SHORT PROBLEM 1: According to the appropriations section of the legislative text below, what amount is authorized to be appropriated to the Reserve?

DOCUMENT TEXT:
_ _ _

SEC. 1706. AUTHORIZATION OF APPROPRIATIONS.
(a) Authorization.—There is authorized to be appropriated
to the Reserve to carry out the requirements of this title,
subject to subsection (b), $2,500,000,000, to remain
available until expended.
(b) Limitation Relating to the President and Vice
President.—None of the funds authorized to be appropriated
or otherwise made available by this title may be obligated or
expended to provide any grant, contract, loan, or other
financial assistance to an entity in which the President,
Vice President, or an immediate family member (as defined in
section 1128(j) of the Social Security Act (42 U.S.C. 1320a-
7(j))) of the President or Vice President holds, directly or
indirectly, any ownership interest or serves in any
managerial, officer, director, or board capacity.
SEC. 1707. GENERAL AUTHORITIES.
To the extent necessary to develop, operate, or maintain
the Reserve, the Reserve may—
(1) issue rules, regulations, or orders;
(2) acquire by purchase land or interests in land for the
location of storage and related facilities;
(3) construct, purchase, lease, or otherwise acquire
storage and related facilities;
(4) use, lease, maintain, sell, or otherwise dispose of
land or interests in land, or of storage and related
facilities acquired under this title, under such terms and
conditions as the Board considers necessary or appropriate;
(5) acquire, subject to the requirements of this title, by
purchase, exchange, or otherwise, critical minerals or
materials for storage;
(6) sell, or otherwise dispose of, subject to the
requirements of this title, critical minerals, materials, or
other assets;
(7) store critical minerals or materials in storage
facilities owned and controlled by the United States or in
storage facilities owned by authorized intermediaries if the
Reserve has sufficient contractual certainty of access to the
critical minerals and materials and those facilities are
subject to audit by the United States;
(8) execute contracts with private entities for the storage
of critical minerals and materials at storage facilities
owned by private entities if the Reserve has sufficient
contractual certainty of access to those critical minerals
and materials and those facilities are subject to audit by
the United States;
(9) partner with private sector, academia, and Federal
agencies to further the purposes of the Reserve, including to
advance the development and commercialization of responsible
reuse and recycling processes for critical minerals and
materials; and
(10) execute any contracts necessary to develop, operate,
or maintain the Reserve.

_ _ _

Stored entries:
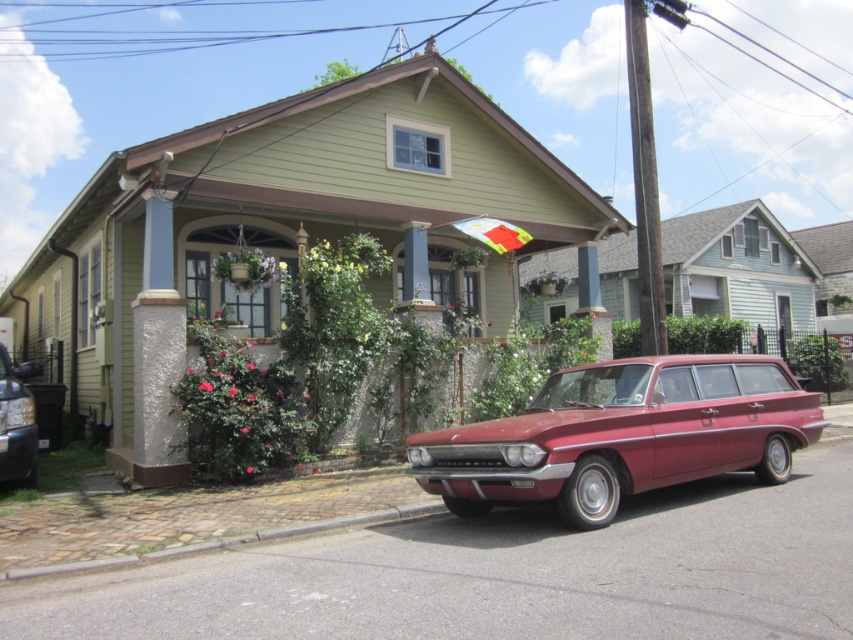
From the picture: Does glossy red station wagon at center have a greater height compared to shiny black sedan at left?

Yes.

Find the location of a particular element. glossy red station wagon at center is located at coordinates (624, 435).

Find the location of `glossy red station wagon at center`. glossy red station wagon at center is located at coordinates (624, 435).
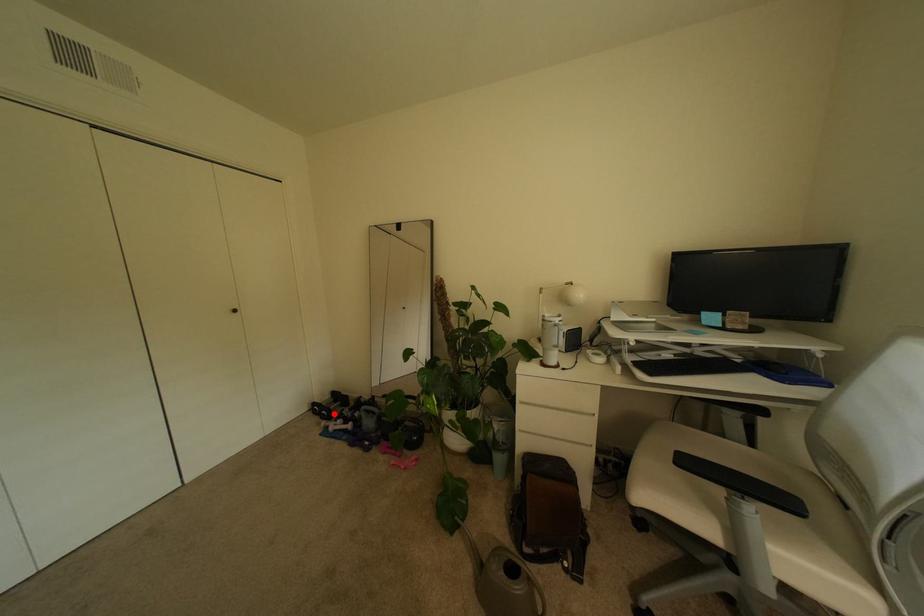
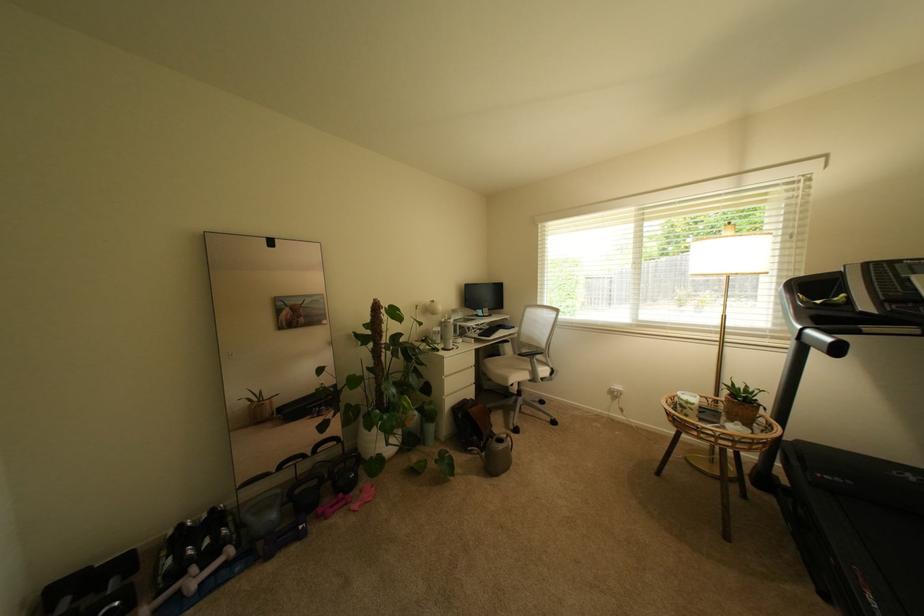
Question: I am providing you with two images of the same scene from different viewpoints. Image1 has a red point marked. In image2, the corresponding 3D location appears at what relative position? Reply with the corresponding letter.

Choices:
 (A) Closer
 (B) Farther

Answer: (A)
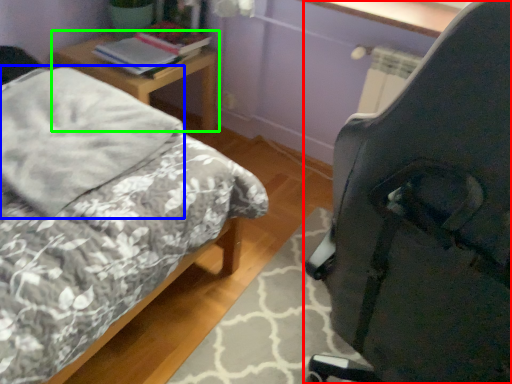
Question: Based on their relative distances, which object is nearer to chair (highlighted by a red box)? Choose from pillow (highlighted by a blue box) and nightstand (highlighted by a green box).

Choices:
 (A) pillow
 (B) nightstand

Answer: (A)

_ _ _

SHORT PROBLEM 2: Rewrite all of the stored entries above, changing every "station wagon" to "hatchback" and leaving everything else as it is. Leave the pictures out of your answer.

WRITTEN SOLUTION 1: $2,500,000,000, to remain available until expended.

WRITTEN SOLUTION 2:
From the picture: Does glossy red hatchback at center have a greater height compared to shiny black sedan at left?

Yes.

Find the location of a particular element. glossy red hatchback at center is located at coordinates (624, 435).

Find the location of `glossy red hatchback at center`. glossy red hatchback at center is located at coordinates (624, 435).
Question: I am providing you with two images of the same scene from different viewpoints. Image1 has a red point marked. In image2, the corresponding 3D location appears at what relative position? Reply with the corresponding letter.

Choices:
 (A) Closer
 (B) Farther

Answer: (A)
Question: Based on their relative distances, which object is nearer to chair (highlighted by a red box)? Choose from pillow (highlighted by a blue box) and nightstand (highlighted by a green box).

Choices:
 (A) pillow
 (B) nightstand

Answer: (A)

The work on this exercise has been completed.